How to complete this task -
Every picture should be left out, but the lines below must be repeated exactly.

Collected material -
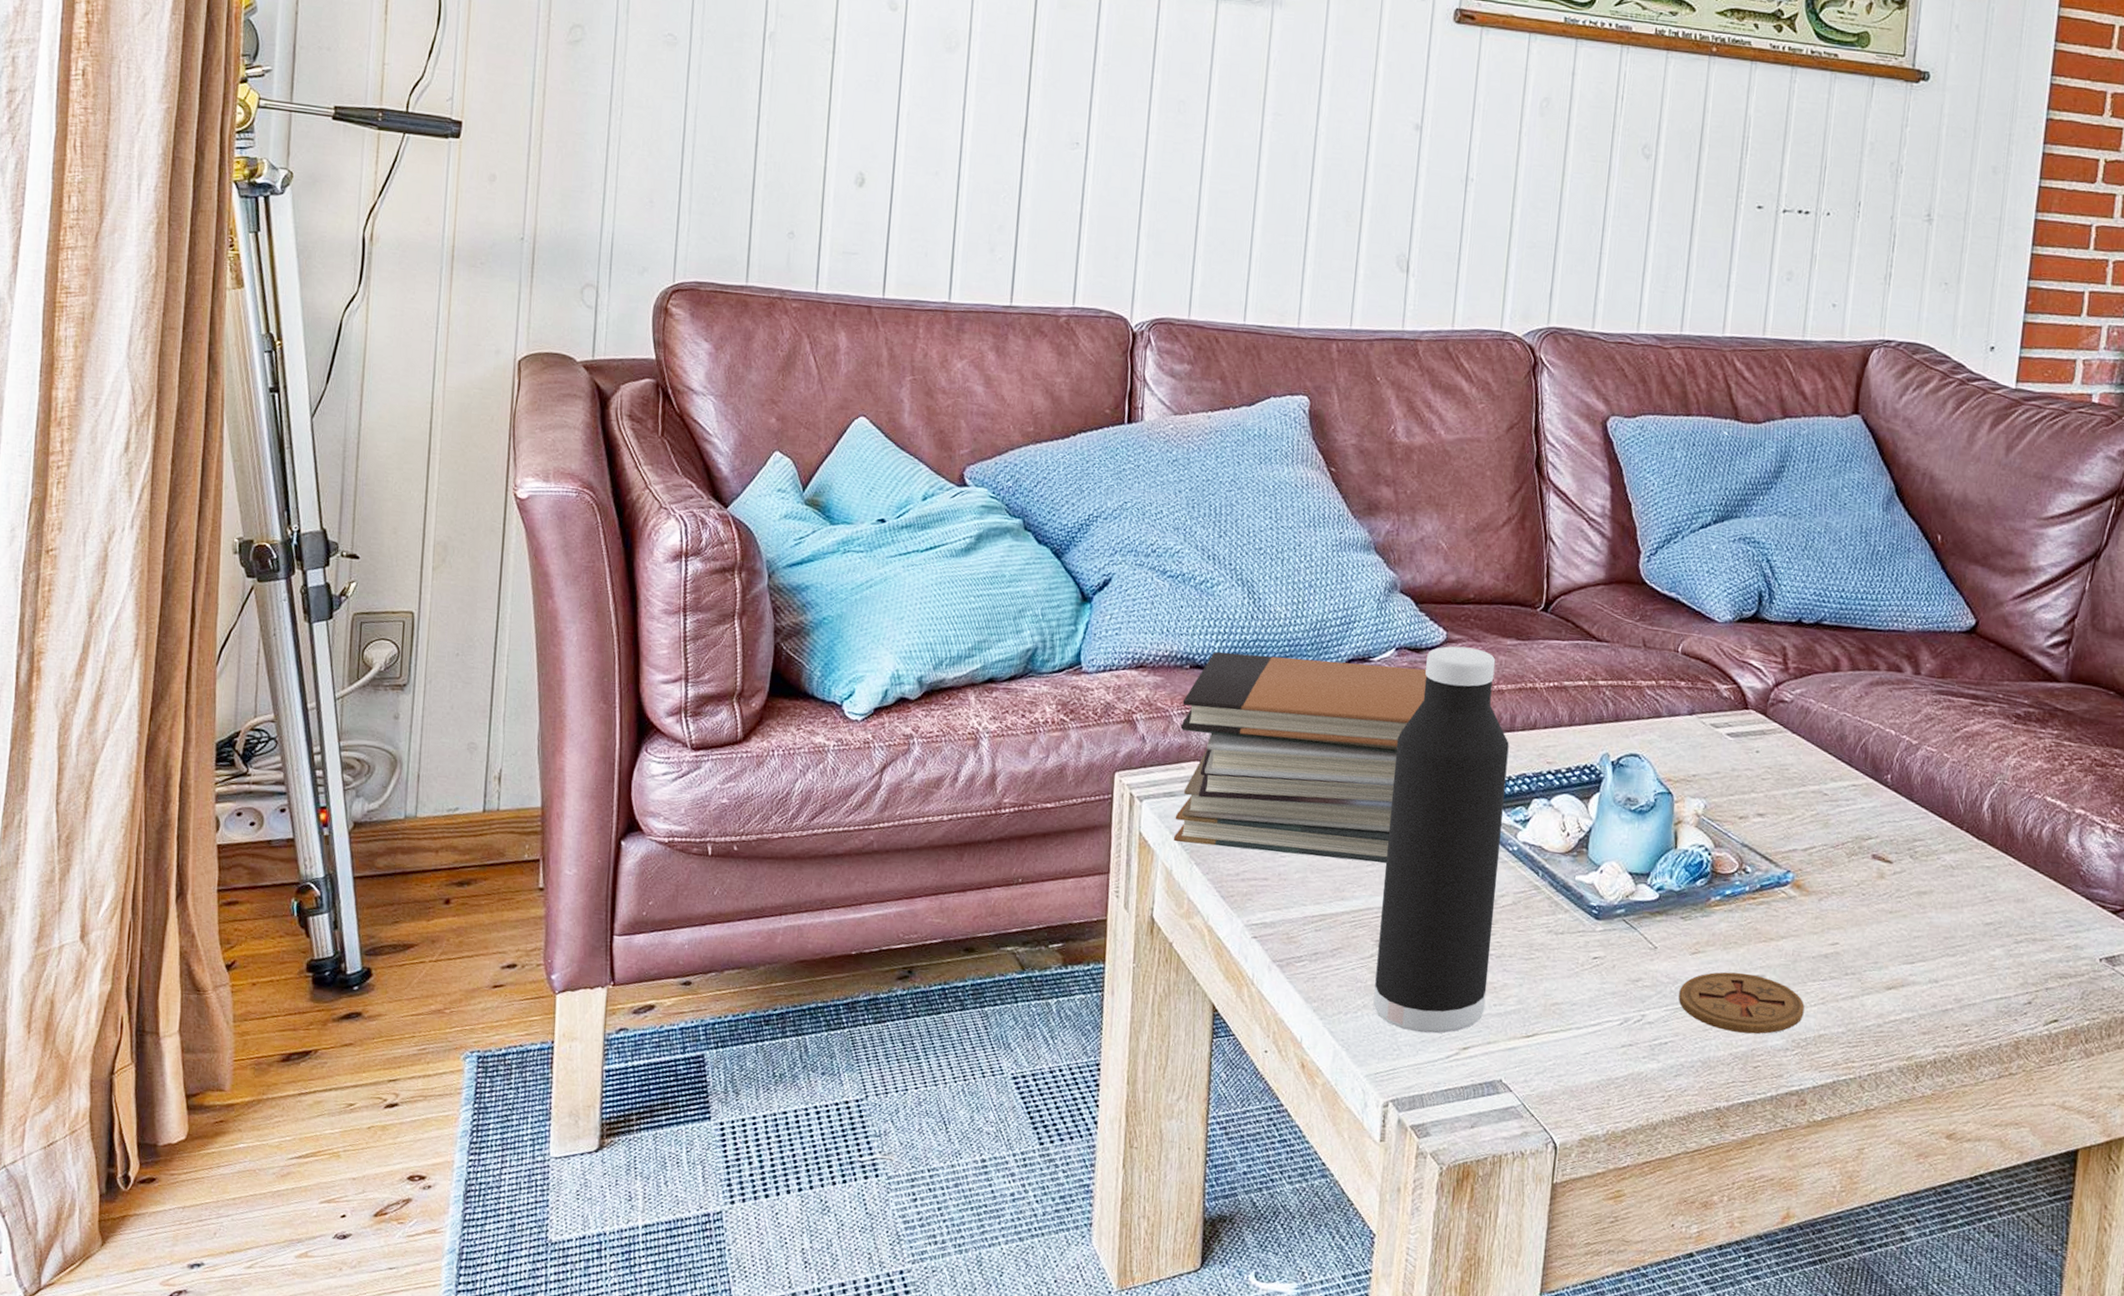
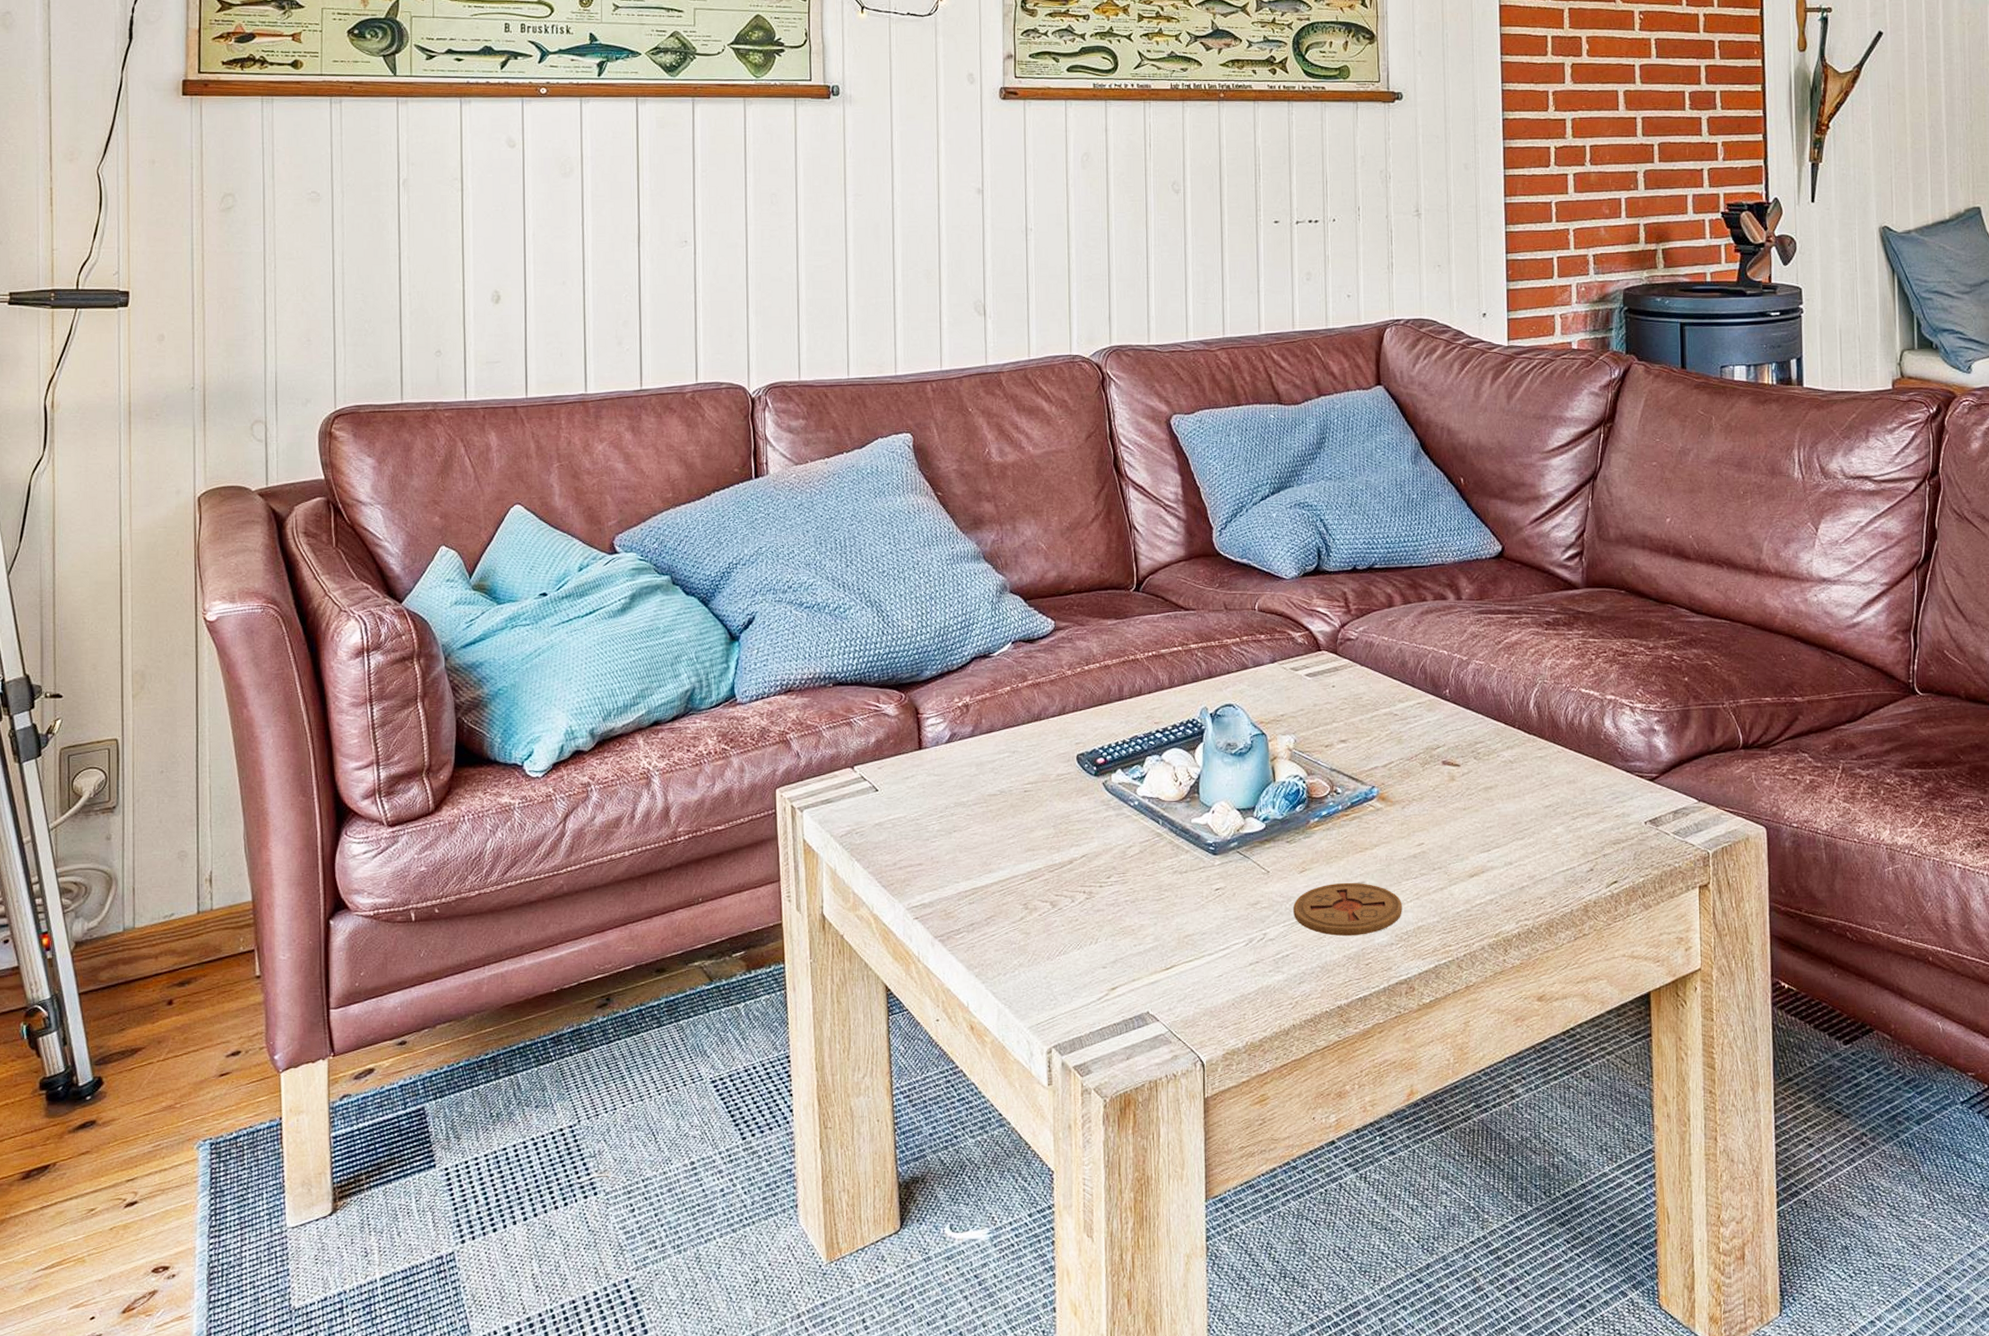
book stack: present [1173,652,1428,863] -> none [829,656,1042,843]
water bottle: present [1373,646,1509,1034] -> none [1022,632,1126,981]

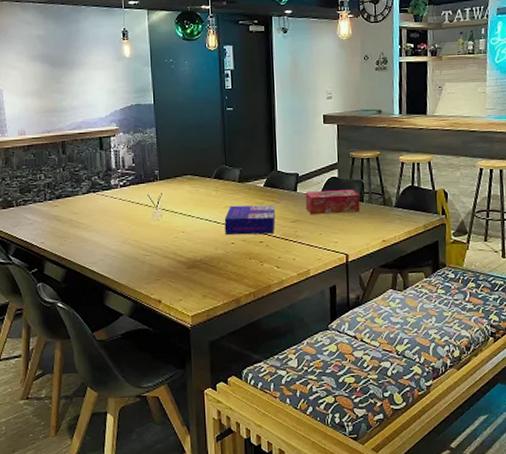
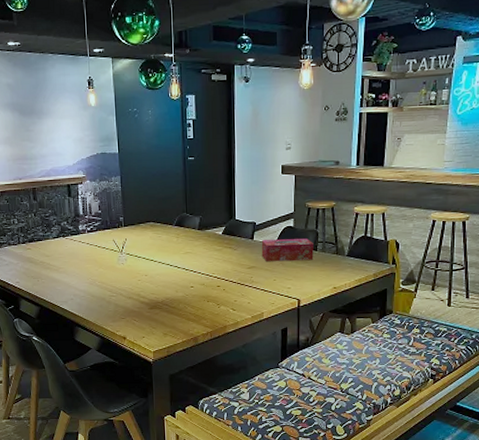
board game: present [224,205,275,235] -> none [184,251,232,279]

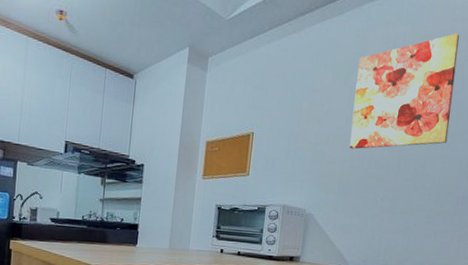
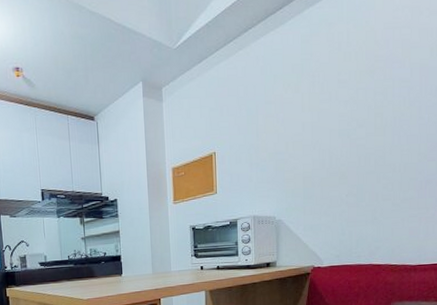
wall art: present [350,33,460,149] -> none [307,23,403,152]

Reply to the exercise -
book stack: present [1173,652,1428,863] -> none [829,656,1042,843]
water bottle: present [1373,646,1509,1034] -> none [1022,632,1126,981]

board game: present [224,205,275,235] -> none [184,251,232,279]

wall art: present [350,33,460,149] -> none [307,23,403,152]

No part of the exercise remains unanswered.